Hundreds of cases alleging misconduct by NYPD officers have been closed without action taken because Commissioner Keechant Sewell and other department brass let the statute of limitations expire, according to a report released Thursday by the Legal Aid Society.
Relying on data obtained under state freedom of information laws, Legal Aid said that Sewell set aside or recommended lesser discipline than that requested by the Civilian Complaint Review Board on at least 425 civilian complaints in 2022, higher than the 346 disclosed in December by the NYPD.

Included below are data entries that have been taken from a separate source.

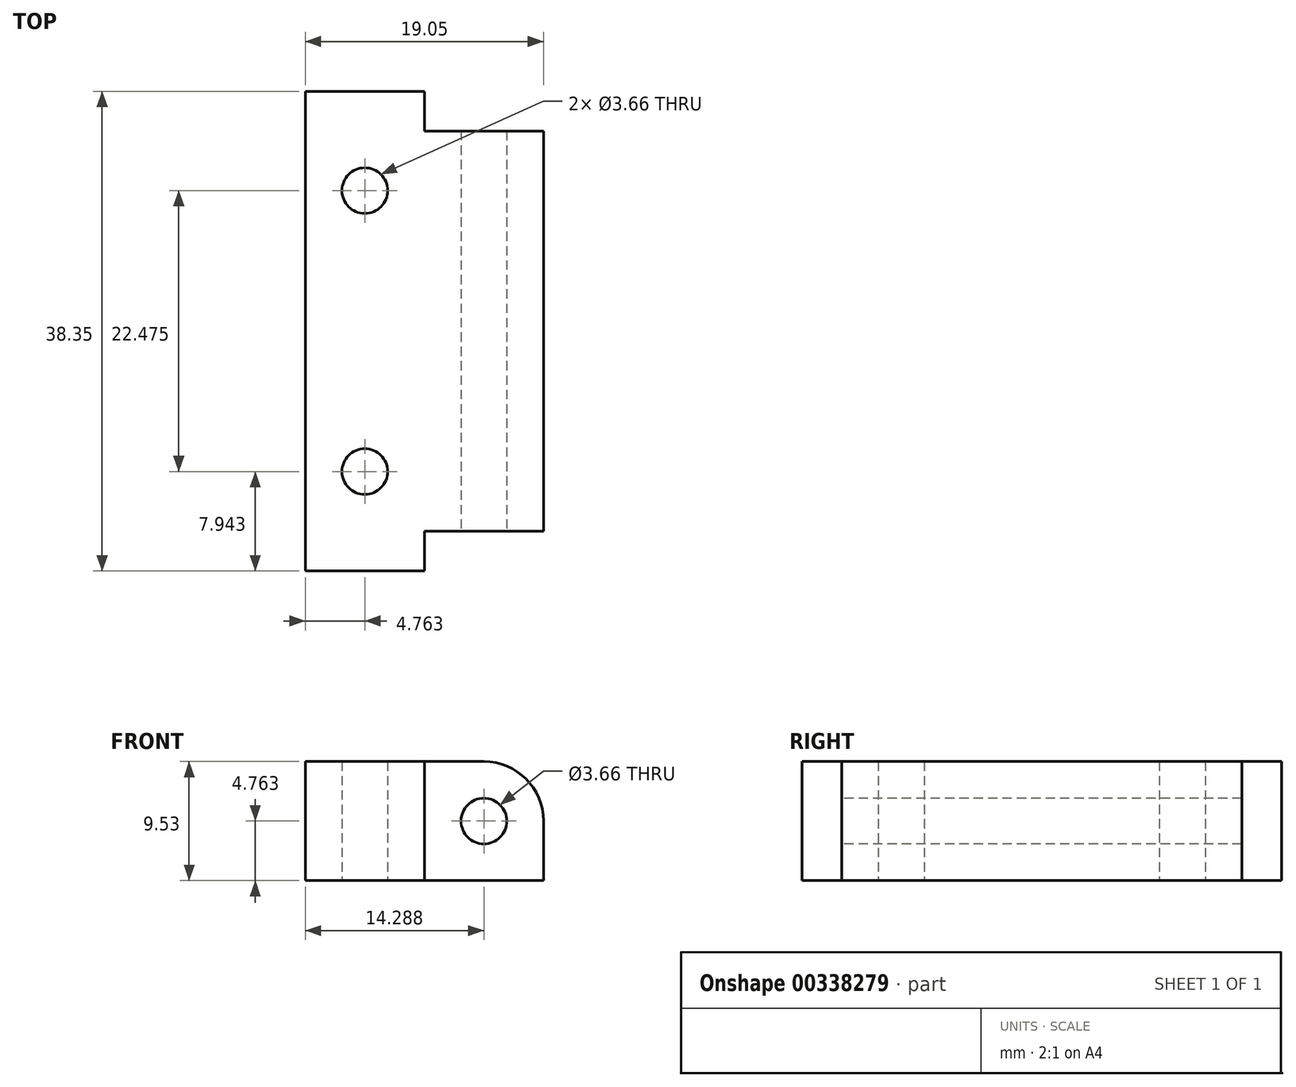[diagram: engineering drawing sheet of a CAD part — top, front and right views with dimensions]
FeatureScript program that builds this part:
annotation { "Feature Type Name" : "Feature", "Feature Type Description" : "" }
export const myFeature = defineFeature(function(context is Context, id is Id, definition is map)
    precondition{}
    {
        {
            var Q0;
            Q0=qCreatedBy(makeId("Top.planeOp"),FACE);
            var sketch = newSketch(context, id + "F0", { "sketchPlane" : qUnion([Q0])});
            skLineSegment(sketch, "E0.bottom", {"start": v(0, 0) * mm, "end": v(-19.05, 0) * mm});
            skLineSegment(sketch, "E0.top", {"start": v(0, 32) * mm, "end": v(-19.05, 32) * mm});
            skLineSegment(sketch, "E0.left", {"start": v(0, 0) * mm, "end": v(0, 32) * mm});
            skLineSegment(sketch, "E0.right", {"start": v(-19.05, 0) * mm, "end": v(-19.05, 32) * mm});
            skLineSegment(sketch, "E1", {"start": v(-19.05, 27.24) * mm, "end": v(-14.29, 27.24) * mm, "construction": true});
            skLineSegment(sketch, "E2", {"start": v(-14.29, 27.24) * mm, "end": v(-14.29, 32) * mm, "construction": true});
            skLineSegment(sketch, "E3", {"start": v(-19.05, 4.76) * mm, "end": v(-14.29, 4.76) * mm, "construction": true});
            skLineSegment(sketch, "E4", {"start": v(-14.29, 4.76) * mm, "end": v(-14.29, 0) * mm, "construction": true});
            skCircle(sketch, "E5", {"center": v(-14.29, 27.24) * mm, "radius": 1.83 * mm});
            skCircle(sketch, "E6", {"center": v(-14.29, 4.76) * mm, "radius": 1.83 * mm});
            skSolve(sketch);
        }
        {
            var Q0;
            Q0 = qSketchRegion(id + "F0", true);
            extrude(context, id + "F1", {"entities" : qUnion([Q0]), "depth" : 9.52 * mm});
        }
        {
            var Q0;
            Q0=makeQuery(id+"F1.opExtrude","SWEPT_FACE",FACE,{"disambiguationData":[OSD([sQuery(id+"F0.wireOp",EDGE,"E0.bottom")])]});
            var sketch = newSketch(context, id + "F2", { "sketchPlane" : qUnion([Q0])});
            skLineSegment(sketch, "E7.bottom", {"start": v(0, 4.76) * mm, "end": v(-4.76, 4.76) * mm, "construction": true});
            skLineSegment(sketch, "E7.top", {"start": v(0, 0) * mm, "end": v(-4.76, 0) * mm, "construction": true});
            skLineSegment(sketch, "E7.left", {"start": v(0, 4.76) * mm, "end": v(0, 0) * mm, "construction": true});
            skLineSegment(sketch, "E7.right", {"start": v(-4.76, 4.76) * mm, "end": v(-4.76, 0) * mm, "construction": true});
            skCircle(sketch, "E8", {"center": v(-4.76, 4.76) * mm, "radius": 1.83 * mm});
            skSolve(sketch);
        }
        {
            var Q0;
            Q0 = qSketchRegion(id + "F2", true);
            var Q1;
            Q1=makeQuery(id+"F1.opExtrude","SWEPT_FACE",FACE,{"disambiguationData":[OSD([sQuery(id+"F0.wireOp",EDGE,"E0.top")])]});
            extrude(context, id + "F3", {"entities" : qUnion([Q0]), "operationType" : NewBodyOperationType.REMOVE, "endBound" : BoundingType.UP_TO_SURFACE, "oppositeDirection" : true, "endBoundEntityFace" : qUnion([Q1]), "depth" : 25.4 * mm});
        }
        {
            var Q0;
            Q0=makeQuery(id+"F1.opExtrude","CAP_EDGE",EDGE,{"disambiguationData":[OSD([sQuery(id+"F0.wireOp",EDGE,"E0.left")])],"isStart":false});
            fillet(context, id + "F4", {"entities" : qUnion([Q0]), "radius" : 4.76 * mm, "tangentPropagation" : true, "allowEdgeOverflow" : false});
        }
        {
            var Q0;
            Q0=makeQuery(id+"F1.opExtrude","CAP_FACE",FACE,{"disambiguationData":[OSD([sQuery(id+"F0.wireOp",EDGE,"E0.bottom"),sQuery(id+"F0.wireOp",EDGE,"E0.top"),sQuery(id+"F0.wireOp",EDGE,"E0.left"),sQuery(id+"F0.wireOp",EDGE,"E0.right"),sQuery(id+"F0.wireOp",EDGE,"E5"),sQuery(id+"F0.wireOp",EDGE,"E6")])],"isStart":false});
            var sketch = newSketch(context, id + "F5", { "sketchPlane" : qUnion([Q0])});
            skLineSegment(sketch, "E9.bottom", {"start": v(-19.05, 32) * mm, "end": v(-9.52, 32) * mm});
            skLineSegment(sketch, "E9.top", {"start": v(-19.05, 35.17) * mm, "end": v(-9.52, 35.17) * mm});
            skLineSegment(sketch, "E9.left", {"start": v(-19.05, 32) * mm, "end": v(-19.05, 35.17) * mm});
            skLineSegment(sketch, "E9.right", {"start": v(-9.52, 32) * mm, "end": v(-9.52, 35.17) * mm});
            skLineSegment(sketch, "E10.bottom", {"start": v(-19.05, 0) * mm, "end": v(-9.53, 0) * mm});
            skLineSegment(sketch, "E10.top", {"start": v(-19.05, -3.18) * mm, "end": v(-9.53, -3.18) * mm});
            skLineSegment(sketch, "E10.left", {"start": v(-19.05, 0) * mm, "end": v(-19.05, -3.17) * mm});
            skLineSegment(sketch, "E10.right", {"start": v(-9.53, 0) * mm, "end": v(-9.53, -3.17) * mm});
            skSolve(sketch);
        }
        {
            var Q0;
            Q0 = qSketchRegion(id + "F5", true);
            var Q1;
            Q1=makeQuery(id+"F1.opExtrude","CAP_FACE",FACE,{"disambiguationData":[OSD([sQuery(id+"F0.wireOp",EDGE,"E0.bottom"),sQuery(id+"F0.wireOp",EDGE,"E0.top"),sQuery(id+"F0.wireOp",EDGE,"E0.left"),sQuery(id+"F0.wireOp",EDGE,"E0.right"),sQuery(id+"F0.wireOp",EDGE,"E5"),sQuery(id+"F0.wireOp",EDGE,"E6")])],"isStart":true});
            extrude(context, id + "F6", {"entities" : qUnion([Q0]), "operationType" : NewBodyOperationType.ADD, "endBound" : BoundingType.UP_TO_SURFACE, "oppositeDirection" : true, "endBoundEntityFace" : qUnion([Q1]), "depth" : 25.4 * mm});
        }
    });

The results show that the department has disregarded civilian oversight of police misconduct and its own disciplinary matrix, according to Legal Aid. The disciplinary matrix is a form of sentencing guidelines, enacted by the NYPD and the CCRB.
Under state law, the statute of limitations for police disciplinary cases lasts 18 months, although it was suspended during the height of the pandemic by executive order before being reinstated around May 2022.
In a statement, Maggie Hadley, a special fellow of the Legal Aid Society, said departures from the discipline matrix and faulty reasoning suggest a disregard by the NYPD for the goals of the guidelines.
“This further erodes public trust in the NYPD’s disciplinary system," Hadley said, "and we demand immediate action by City Hall to ensure that Commissioner Sewell ceases to abuse her discretion to undermine discipline."
The NYPD, in its own statement, said the vast majority of cases set aside or modified by Sewell resulted from the CCRB's inefficiency in filing the complaints with the department before the statute expired.
“The cases were closed after the CCRB failed to provide these 346 cases to the NYPD within a reasonable time period before the expiration of the statute of limitations,” the department said in a statement. The NYPD did not comment on the additional cases mentioned in the report.
Some cases investigated by the CCRB during the height of the COVID-19 pandemic were turned over to Sewell about two weeks before the limitation expired, NYPD officials said. That period was too short for Sewell to make a reasonable determination on whether the charge should be sustained, the officials said.
The NYPD did not provide specifics on which CCRB cases pushed the deadline.
The board was empowered in 1993 to investigate civilian complaints of police abuse of authority, improper use of force and discourtesy, among other matters. In City Council hearings CCRB officials have testified about being understaffed, including in 2020 when the death of George Floyd led to anti-police demonstrations across New York City and a flood of new abuse allegations.
The CCRB, which has repeatedly pushed for final authority over police discipline, and the NYPD, have sparred over what factors result in a substantiated allegation of police misconduct. Currently, once the CCRB recommends an officer be disciplined, the case can also include a recommendation for command discipline or instruction.
But in more serious cases that go to departmental trials, the CCRB recommends a loss of vacation days or termination. Often, department lawyers try the cases, but sometimes CCRB attorneys take over.
A Newsday review of department trials since Sewell took office in January 2022 showed that 50 cases resulted in guilty findings against cops. Department lawyers won convictions on one or more charges 94% of the time, while CCRB attorneys won in 54% of cases, the records showed. By November, records showed, Sewell reversed one guilty finding in a CCRB trial.
In a statement, Police Benevolent Association president Patrick Lynch blasted the Legal Aid report, accusing the nonprofit of going on "a quest to strip away [Sewell’s] disciplinary authority and weaken the NYPD as a whole.”